**INFORMATION SHOWN:**
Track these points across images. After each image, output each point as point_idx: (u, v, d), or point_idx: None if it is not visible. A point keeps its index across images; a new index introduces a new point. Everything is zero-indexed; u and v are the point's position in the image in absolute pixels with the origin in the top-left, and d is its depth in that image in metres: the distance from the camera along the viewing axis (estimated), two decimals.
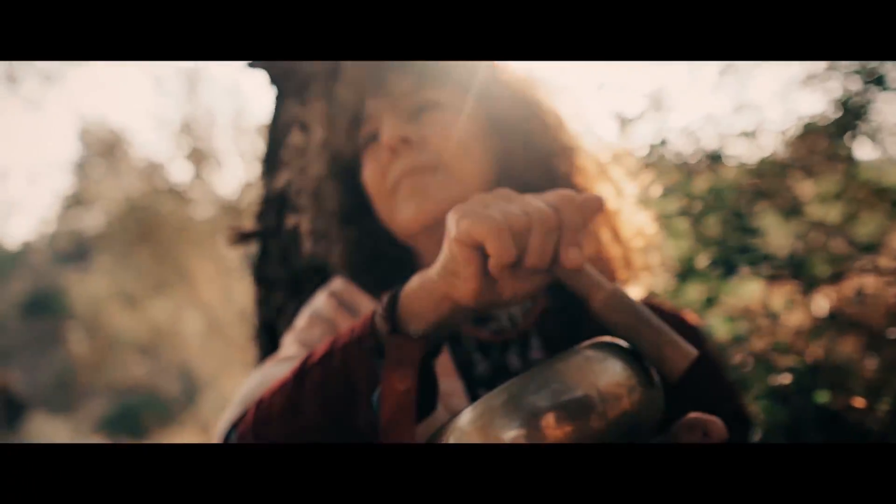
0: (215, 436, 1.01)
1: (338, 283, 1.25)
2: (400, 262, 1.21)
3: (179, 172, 6.79)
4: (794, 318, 1.55)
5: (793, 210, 1.90)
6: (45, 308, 15.29)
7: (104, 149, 7.84)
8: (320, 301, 1.23)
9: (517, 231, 0.69)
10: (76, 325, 9.82)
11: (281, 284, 1.49)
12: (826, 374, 1.39)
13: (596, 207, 0.72)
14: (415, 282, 0.79)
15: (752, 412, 1.44)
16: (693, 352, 0.67)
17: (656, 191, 1.66)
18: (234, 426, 0.95)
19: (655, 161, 1.83)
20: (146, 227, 6.55)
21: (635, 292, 1.26)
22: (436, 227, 1.12)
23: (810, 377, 1.37)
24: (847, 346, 1.49)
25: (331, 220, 1.23)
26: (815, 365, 1.40)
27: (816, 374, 1.38)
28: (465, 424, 0.72)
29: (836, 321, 1.46)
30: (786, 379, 1.26)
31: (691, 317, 1.19)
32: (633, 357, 0.73)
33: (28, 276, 16.70)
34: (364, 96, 1.18)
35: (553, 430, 0.68)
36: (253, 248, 1.59)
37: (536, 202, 0.71)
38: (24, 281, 16.61)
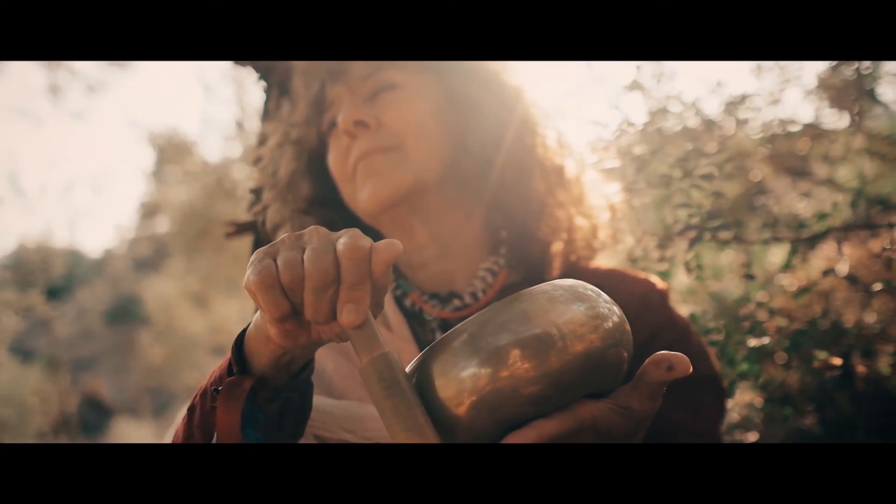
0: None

**PROBLEM:**
Extract all the data above exactly, excluding every picture.

**RESULT OF THIS EXERCISE:**
Track these points across images. After each image, output each point as point_idx: (u, v, d), or point_idx: None if it is not visible. A point keeps its index across images; a new index introduces a new point. Everything is zero-indexed; u and v are the point's position in the image in absolute pixels with the origin in the top-left, and d is its depth in that image in metres: the distance from the camera along the viewing axis (estimated), two decimals.
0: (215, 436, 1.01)
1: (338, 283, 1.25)
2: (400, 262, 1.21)
3: (179, 172, 6.79)
4: (794, 318, 1.55)
5: (793, 210, 1.90)
6: (45, 308, 15.29)
7: (104, 149, 7.84)
8: (320, 301, 1.23)
9: (517, 231, 0.69)
10: (76, 325, 9.82)
11: (281, 284, 1.49)
12: (826, 374, 1.39)
13: (596, 207, 0.72)
14: (415, 282, 0.79)
15: (752, 412, 1.44)
16: (693, 352, 0.67)
17: (656, 191, 1.66)
18: (234, 426, 0.95)
19: (655, 161, 1.83)
20: (146, 227, 6.55)
21: (635, 292, 1.26)
22: (436, 227, 1.12)
23: (810, 377, 1.37)
24: (847, 346, 1.49)
25: (331, 220, 1.23)
26: (815, 365, 1.40)
27: (816, 374, 1.38)
28: (465, 424, 0.72)
29: (836, 321, 1.46)
30: (786, 379, 1.26)
31: (691, 317, 1.19)
32: (633, 357, 0.73)
33: (28, 276, 16.70)
34: (364, 96, 1.18)
35: (553, 430, 0.68)
36: (253, 248, 1.59)
37: (536, 202, 0.71)
38: (24, 281, 16.61)
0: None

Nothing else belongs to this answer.